Both deaths, the documents say, "share some similarities."
"In both cases, for example, [the prisoners] were handcuffed to fixed objects above their heads in order to keep them awake," the documents say. "Additionally, interrogations in both incidents involved the use of physical violence, including kicking, beating, and the use of "compliance blows" which involved striking the [prisoners] legs with the [interrogators] knees. In both cases, blunt force trauma to the legs was implicated in the deaths. In one case, a pulmonary embolism developed as a consequence of the blunt force trauma, and in the other case pre-existing coronary artery disease was complicated by the blunt force trauma."

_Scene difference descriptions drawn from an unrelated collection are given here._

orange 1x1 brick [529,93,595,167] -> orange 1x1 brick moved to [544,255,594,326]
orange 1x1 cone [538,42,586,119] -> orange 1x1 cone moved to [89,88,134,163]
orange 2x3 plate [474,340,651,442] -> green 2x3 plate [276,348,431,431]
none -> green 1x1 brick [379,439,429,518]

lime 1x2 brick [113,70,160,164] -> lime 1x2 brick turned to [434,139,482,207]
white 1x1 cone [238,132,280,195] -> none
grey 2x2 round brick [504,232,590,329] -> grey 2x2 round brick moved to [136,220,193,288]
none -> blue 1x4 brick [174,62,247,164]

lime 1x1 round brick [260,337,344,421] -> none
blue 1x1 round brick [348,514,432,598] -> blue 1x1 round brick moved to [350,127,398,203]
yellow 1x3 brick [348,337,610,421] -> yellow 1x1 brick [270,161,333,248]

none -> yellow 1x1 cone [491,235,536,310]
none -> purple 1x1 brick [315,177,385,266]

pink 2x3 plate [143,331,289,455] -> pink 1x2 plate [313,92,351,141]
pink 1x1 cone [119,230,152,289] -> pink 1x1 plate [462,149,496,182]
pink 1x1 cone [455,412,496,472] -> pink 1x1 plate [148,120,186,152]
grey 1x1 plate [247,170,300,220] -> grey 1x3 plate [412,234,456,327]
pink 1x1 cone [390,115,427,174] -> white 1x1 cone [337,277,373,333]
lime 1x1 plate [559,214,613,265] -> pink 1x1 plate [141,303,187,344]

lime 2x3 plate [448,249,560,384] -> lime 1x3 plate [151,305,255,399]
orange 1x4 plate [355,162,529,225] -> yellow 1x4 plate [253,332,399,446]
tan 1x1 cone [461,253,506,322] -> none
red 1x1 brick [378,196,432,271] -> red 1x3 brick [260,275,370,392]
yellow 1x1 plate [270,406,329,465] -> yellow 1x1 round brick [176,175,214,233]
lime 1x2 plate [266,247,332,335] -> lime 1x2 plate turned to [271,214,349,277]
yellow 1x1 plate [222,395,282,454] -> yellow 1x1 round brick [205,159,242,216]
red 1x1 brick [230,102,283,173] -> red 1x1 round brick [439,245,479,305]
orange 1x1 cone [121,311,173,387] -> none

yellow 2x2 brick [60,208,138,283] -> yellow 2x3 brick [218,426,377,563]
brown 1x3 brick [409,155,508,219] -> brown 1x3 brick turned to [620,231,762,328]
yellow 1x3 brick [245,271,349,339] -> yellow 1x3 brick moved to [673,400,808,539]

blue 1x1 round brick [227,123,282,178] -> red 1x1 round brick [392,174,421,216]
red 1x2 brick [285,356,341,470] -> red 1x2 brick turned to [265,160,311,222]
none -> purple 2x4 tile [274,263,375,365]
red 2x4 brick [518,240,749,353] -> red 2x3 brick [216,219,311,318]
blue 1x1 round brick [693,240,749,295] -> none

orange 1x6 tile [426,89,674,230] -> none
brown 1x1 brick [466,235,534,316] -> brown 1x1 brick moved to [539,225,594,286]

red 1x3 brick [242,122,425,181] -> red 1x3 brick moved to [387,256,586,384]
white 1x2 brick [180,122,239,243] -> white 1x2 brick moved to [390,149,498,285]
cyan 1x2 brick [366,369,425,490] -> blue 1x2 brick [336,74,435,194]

"In both instances, the [detainee] deaths followed interrogation sessions in which unauthorized techniques were allegedly employed, but in both cases, these sessions were followed by further alleged abusive behavior outside of the interrogation booth," the declassified documents say....
Moreover, the declassified documents names a private contractor, David Passaro, who conducted at least one interrogation that allegedly led to the death of a prisoner
Senator Patrick Leahy is pushing for a congressional "Truth and Reconciliation Commission" to investigate the Bush Administration's crimes. Meanwhile, others are pushing for indictments and prosecutions. Obama keeps saying he wants to look ahead and not backward, even as his own people pull the rug out from under him.
The effects of the torture crimes will not go away. The torture virus has become firmly embedded in the political corpus of this society, and it will take strenuous efforts to extirpate it. Wishful thinking will not be enough. Even a "Truth and Reconciliation" Commission will not be enough (although it may have its importance after the big wigs are indicted). The reestablishment of the rule of law, and the end of torture, which is still practiced by the United States, demands the prosecutions of those who have seriously broken national and international law. Only deterrence of this sort, in this instance, will have the needed effect.